MONTAGNA
Valanga a Madesimo: milanese disperso. In azione anche la Volpe di Venegono
Travolta una comitiva di quattro persone in motoslitta: l’allarme ieri pomeriggio. Courmayeur: morto il freeride francese investito da una valanga
Ancora una valanga sulle montagne della Valchiavenna. Si cerca un escursionista residente a Rozzano, nel Milanese. L’allarme è scattato ieri pomeriggio, domenica 15 febbraio, poco prima delle 17.30, in territorio comunale di Madesimo (Sondrio), nella zona impervia del Lago Nero, dove si è verificato un distacco di neve che ha coinvolto quattro persone, due coppie di amici in motoslitta. La comitiva era composta da escursionisti in motoslitta, tutti residenti a Milano e provincia. Tre sono stati estratti vivi, in tempi rapidi, dai soccorritori, mentre un quarto è ancora attivamente ricercato da decine di persone, anche alla luce delle fotoelettriche dopo il sopraggiungere del buio. La valanga si è staccata in zona Lago Nero, e l’incidente è avvenuto in un’area dove oggi era particolarmente elevato il rischio di slavine.

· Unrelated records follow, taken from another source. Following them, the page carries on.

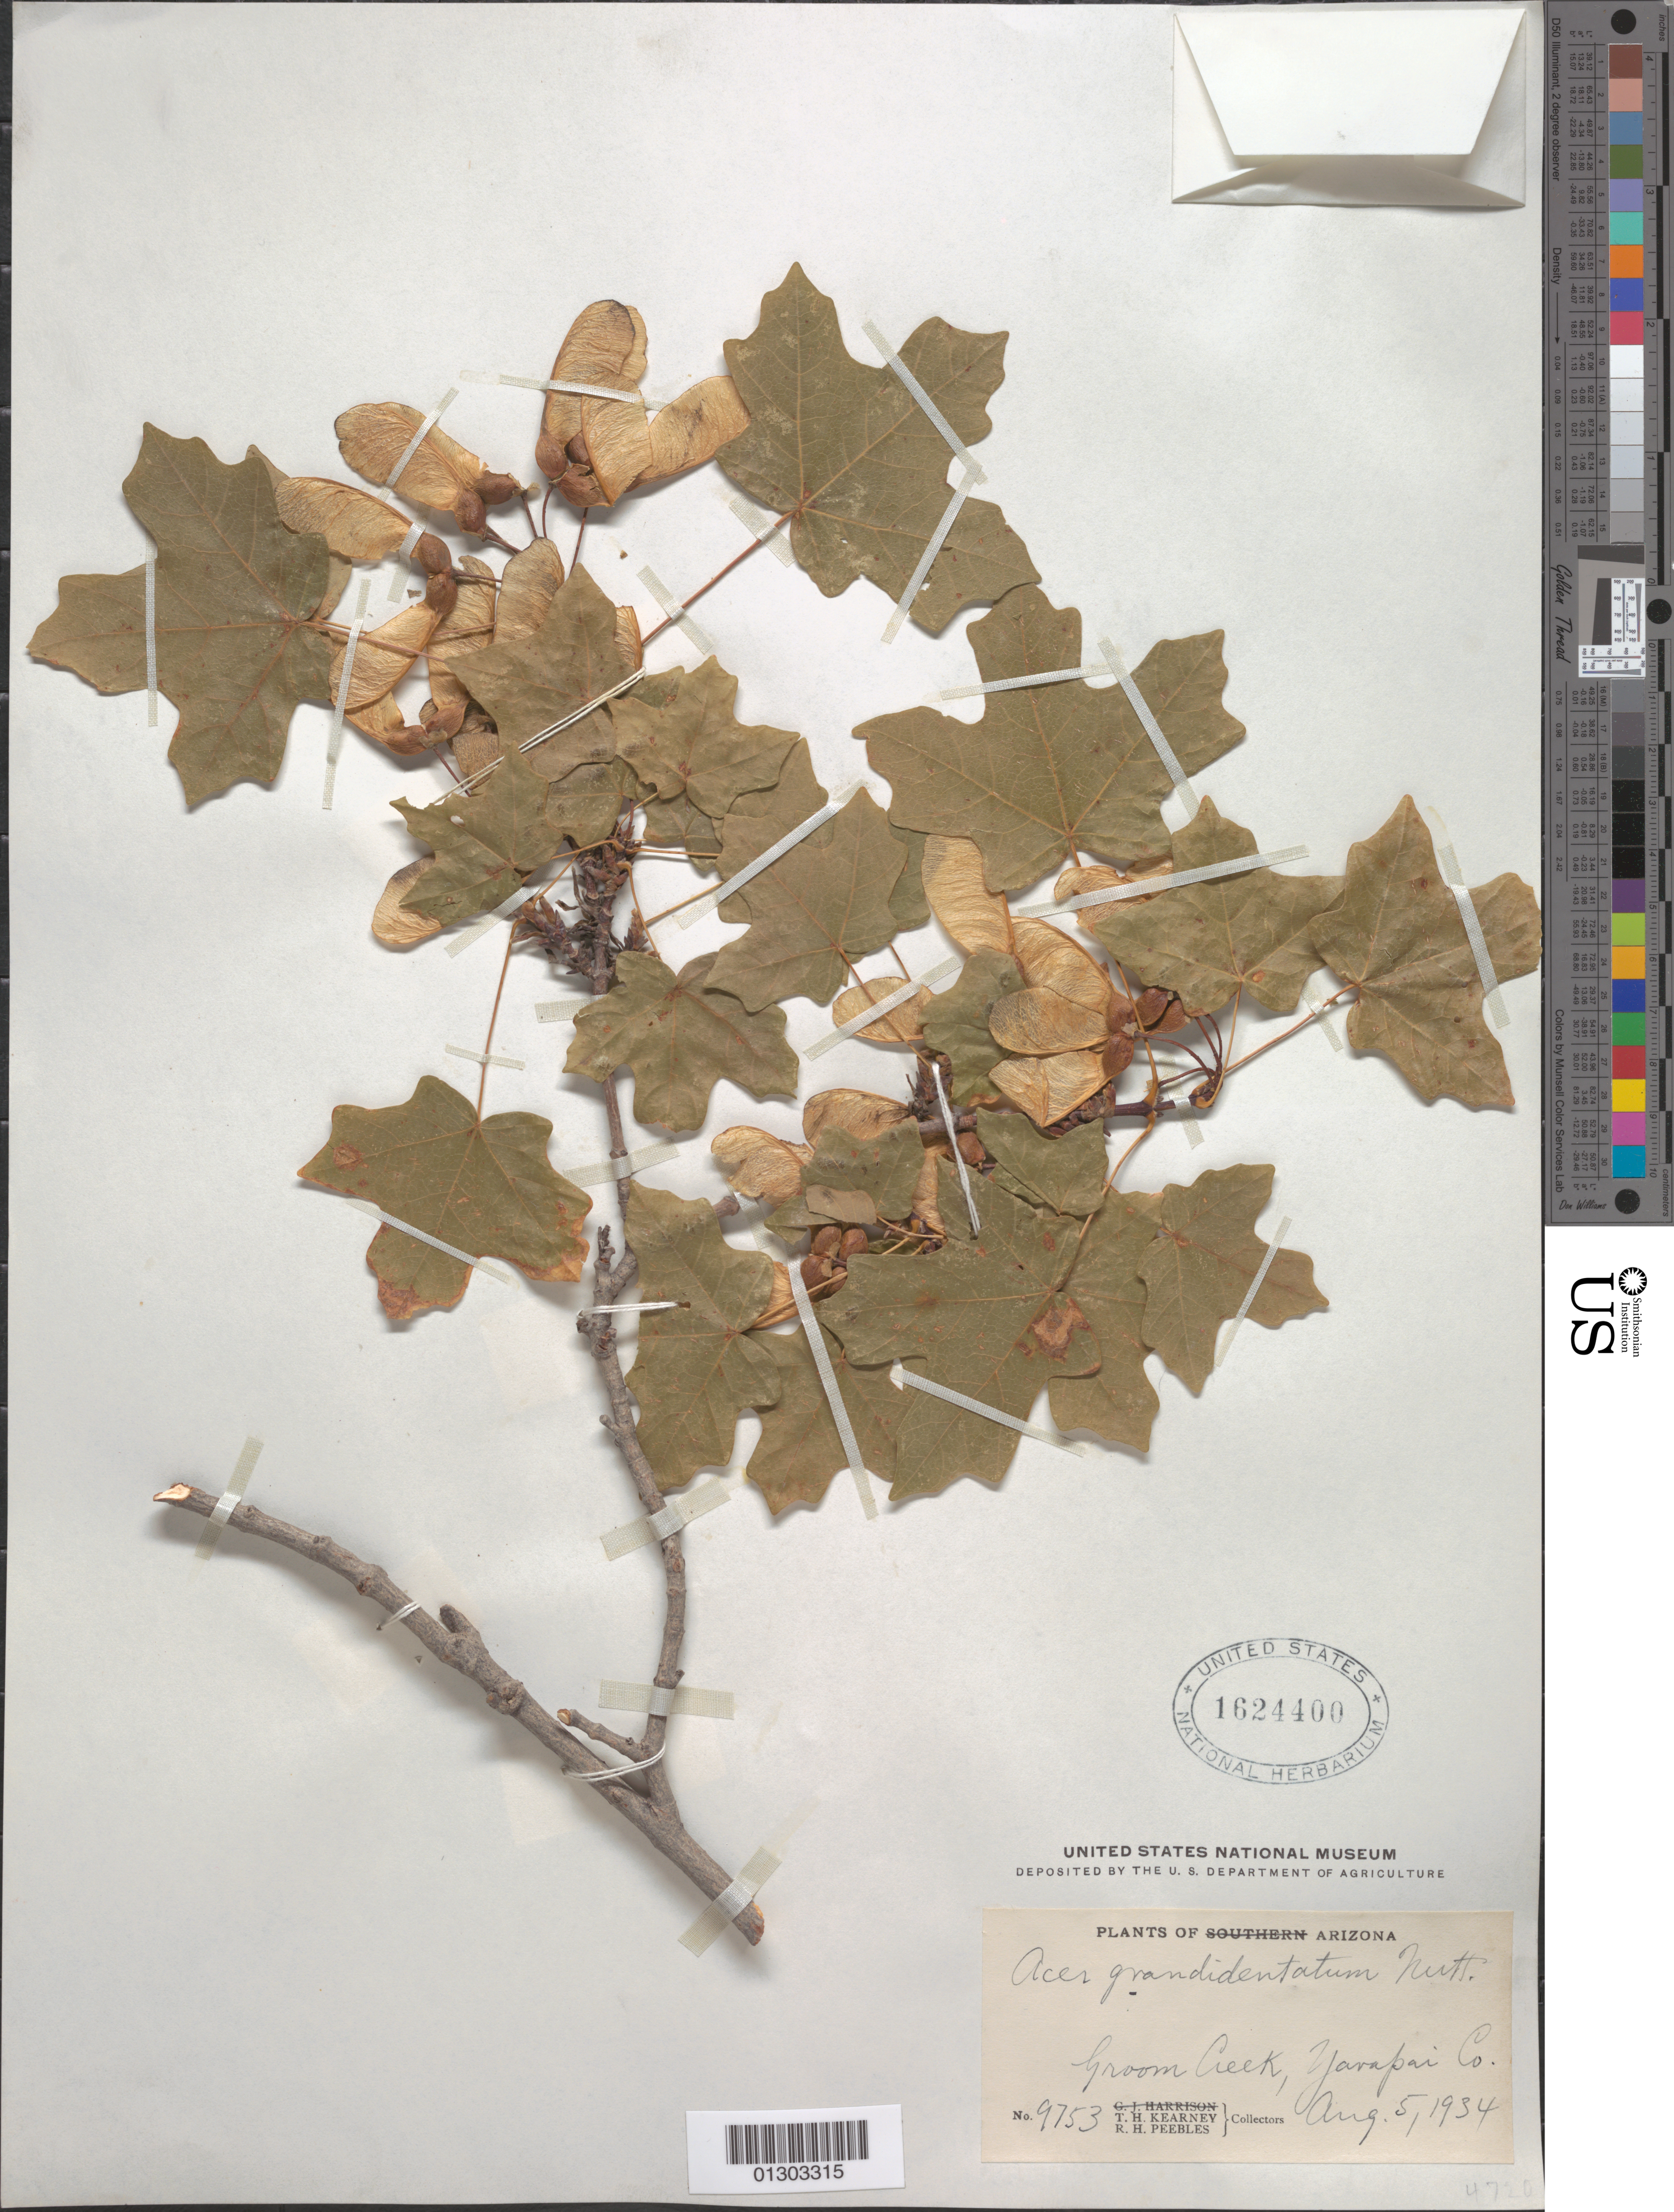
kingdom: Plantae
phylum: Tracheophyta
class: Magnoliopsida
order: Sapindales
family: Sapindaceae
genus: Acer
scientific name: Acer grandidentatum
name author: Nutt.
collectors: T. H. Kearney & R. H. Peebles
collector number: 9753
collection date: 1934-08-05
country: United States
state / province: Arizona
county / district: Yavapai County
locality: Yavapai County, Groom Creek.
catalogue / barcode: US 1624400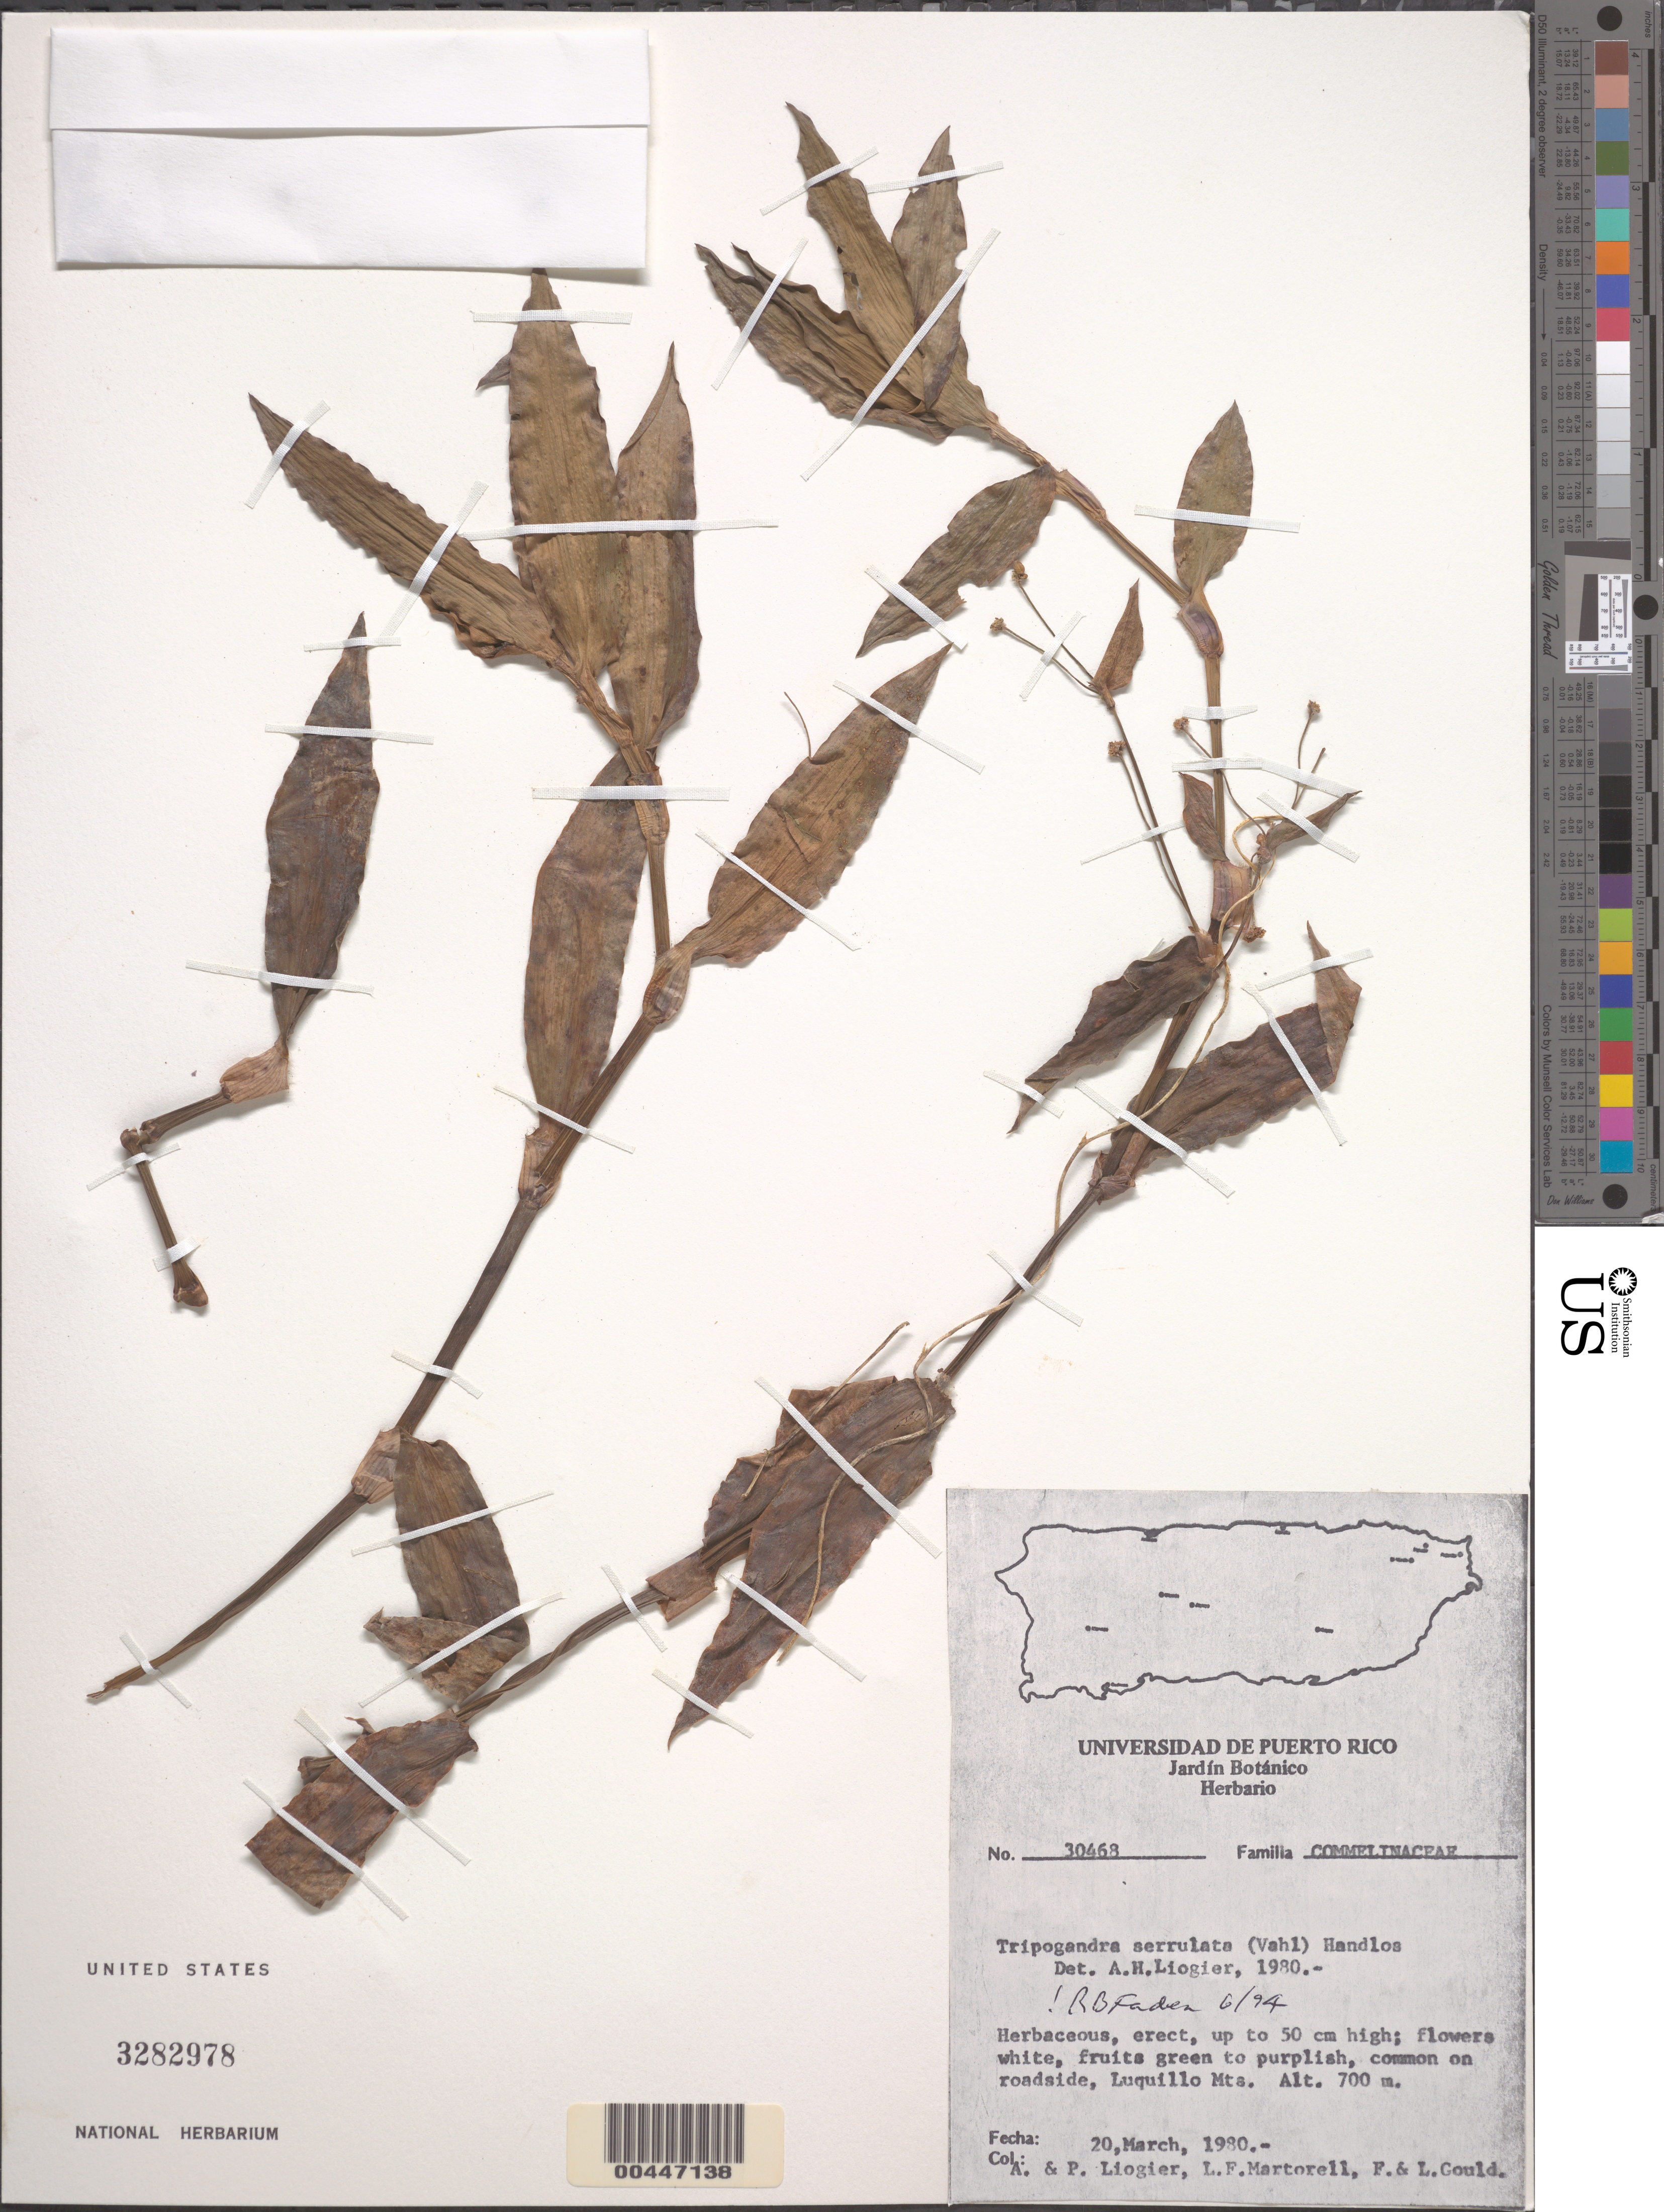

L’area dell’incidente si trova in quota, in un contesto alpino particolarmente esposto nelle ultime settimane a condizioni nivologiche instabili, particolarmente a rischio, insomma. Le operazioni di ricerca proseguono anche con il supporto delle tecnologie di localizzazione e con l’impiego delle unità specializzate nel soccorso in valanga.
SOCCORRITORI MOBILITATI
Dal pomeriggio di ieri i vigili del fuoco sono impegnati nelle operazioni di soccorso, avviate immediatamente dopo l’allarme e sospese nella serata di ieri a causa dell’oscurità e dell’elevato rischio di ulteriori distacchi nevosi. Le attività sono riprese alle prime luci dell’alba di oggi. Sul posto stanno operando i militari della Guardia di Finanza, con l’elicottero “Volpe” di stanza alla base di Venegono Superiore, le squadre dei Vigili del Fuoco con personale SAF specializzato nel modulo “neve”, gli specialisti della Direzione Regionale dotati di sistemi IMSI catcher per la ricerca e localizzazione di dispositivi mobili, nonché il nucleo SAPR con droni equipaggiati per il supporto alle operazioni di perlustrazione aerea. Le operazioni si svolgono in sinergia con il Soccorso Alpino della Guardia di Finanza (SAGF) e il Corpo Nazionale Soccorso Alpino e Speleologico (CNSAS), con un dispositivo congiunto finalizzato alla rapida individuazione del disperso, in un contesto ambientale complesso e caratterizzato da condizioni nivometeorologiche critiche nonché da una nevicata che sta interessando la zona.
Tragedia a Courmayeur: morto 35enne francese
Nonostante i tentativi dei medici, è morto questa mattina, lunedfì 16 febbraio, all’ospedale torinese delle Molinette, Giovanni Bosco, il freeride francese di 35 anni, di Chamonix, travolto ieri mattina da una valanga a Courmayeur, nel Canale dei Vesses. L’uomo era assieme ad altri due amici, anche loro di Chamonix, di 29 e 31 anni, uno deceduto poco dopo essere stato estratto dalla neve e l’altro dopo arrivo al pronto soccorso di Aosta. A dare l’allarme erano stati altri freerider che hanno sentito il soffio della valanga e poco prima avevano visto il gruppo di sciatori francesi scendere nel canalone, molto frequentato dagli amanti del fuoripista. Sul posto sono intervenute le guide del soccorso alpino valdostano e i militari della guardia di finanza di Entreves. I tre freerider, tutti provvisti di Artva (apparecchio per la ricerca in valanga), sono stati sepolti sotto oltre un metro e mezzo di neve.